Site-selected thionated benzothioxanthene chromophores as heavy-atom-free small-molecule photosensitizers for photodynamic therapy
Marco Deiana, Pierre Josse, Clément Dalinot, Artem Osmolovskyi, Pablo Simón Marqués, José María Andrés Castán, Laura Abad Galán, Magali Allain, Lhoussain Khrouz, Olivier Maury, Tangui Le Bahers, Philippe Blanchard, Sylvie Dabos-Seignon, Cyrille Monnereau, Nasim Sabouri & Clément Cabanetos
Photodynamic therapy is a clinically approved anticancer modality that employs a light-activated agent (photosensitizer) to generate cytotoxic reactive oxygen species (ROS).
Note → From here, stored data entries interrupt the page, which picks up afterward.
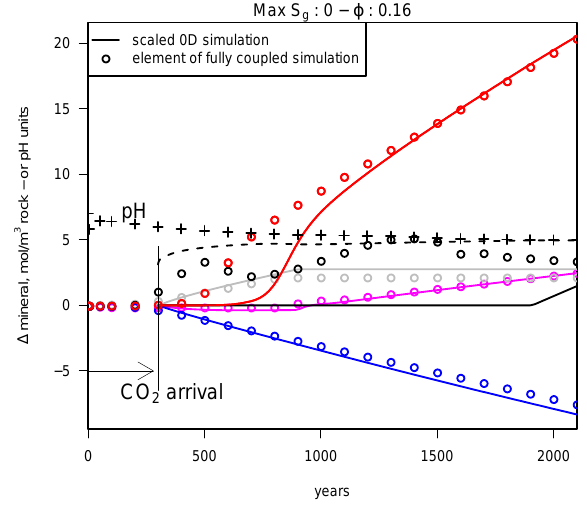
Figure 6. Comparison between the mineral changes predicted by the fully coupled simulations in one single element as opposed to the outcome of the scaled 0-D reference geochemical model. De- picted, with the same colours of Fig. 1, are siderite (red), albite (blue), chlorite (magenta) and calcite (black). Also, for complete- ness the pH in the two cases is represented (dashed line for the scaled batch and the cross symbols for the fully coupled simula- tion). The calculated similarity function for this element is 4.5.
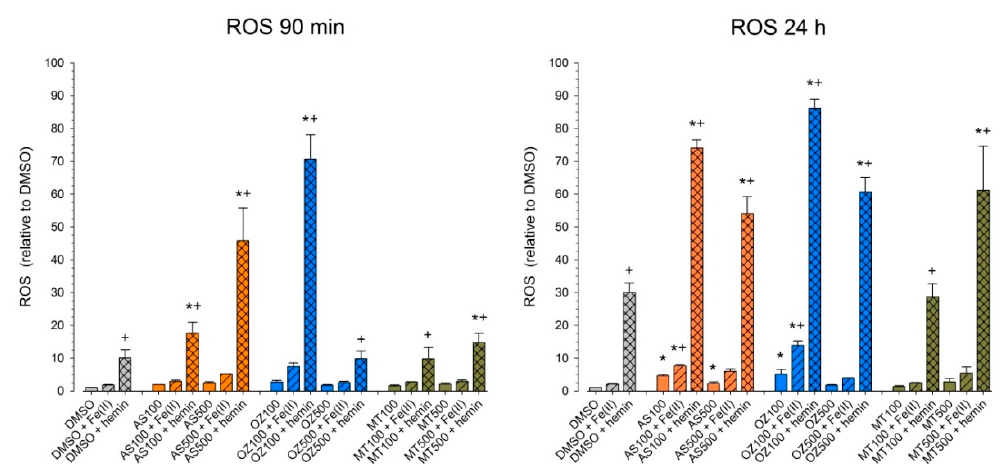
Figure 5. Effect of Fe 2+ and hemin on cellular generation of reactive oxygen species (ROS). HepG2 cells were treated with AS, OZ78 or MT04 (100 or 500 µM) alone or in the presence of Fe 2+ or hemin. ROS abundance was measured using dichlorodihydrofluorescein diacetate (DCF-DA) after 90 min and 24 h. Results are expressed as mean ± STD of four independent experiments carried out in triplicates. * p < 0.05 vs. control incubation containing DMSO, DMSO + Fe 2+ or DMSO + hemin. + p < 0.05 versus the respective incubation containing only the investigated compound but no addition (Fe 2+ or hemin).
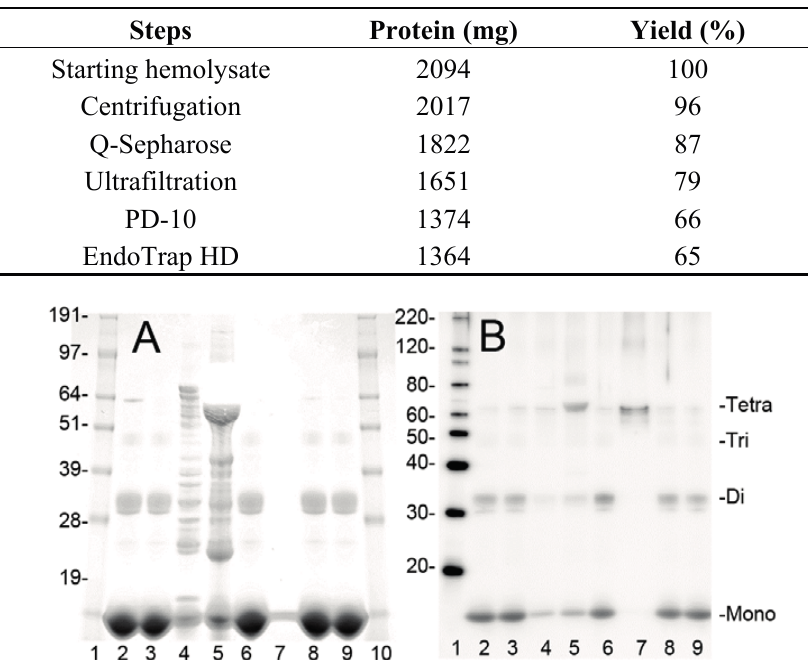
Table 1. Purification of bovine hemoglobin.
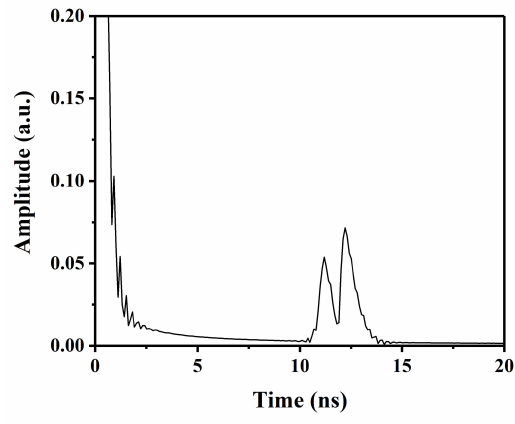
Figure 10. Detection results of 2 fault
There is therefore a growing interest for developing innovative photosensitizing agents with enhanced phototherapeutic performances. Herein, we report on a rational design synthetic procedure that converts the ultrabright benzothioxanthene imide (BTI) dye into three heavy-atom-free thionated compounds featuring close-to-unit singlet oxygen quantum yields. In contrast to the BTI, these thionated analogs display an almost fully quenched fluorescence emission, in agreement with the formation of highly populated triplet states. Indeed, the sequential thionation on the BTI scaffold induces torsion of its skeleton reducing the singlet-triplet energy gaps and enhancing the spin-orbit coupling. These potential PSs show potent cancer-cell ablation under light irradiation while remaining non-toxic under dark condition owing to a photo-cytotoxic mechanism that we believe simultaneously involves singlet oxygen and superoxide species, which could be both characterized in vitro. Our study demonstrates that this simple site-selected thionated platform is an effective strategy to convert conventional carbonyl-containing fluorophores into phototherapeutic agents for anticancer PDT.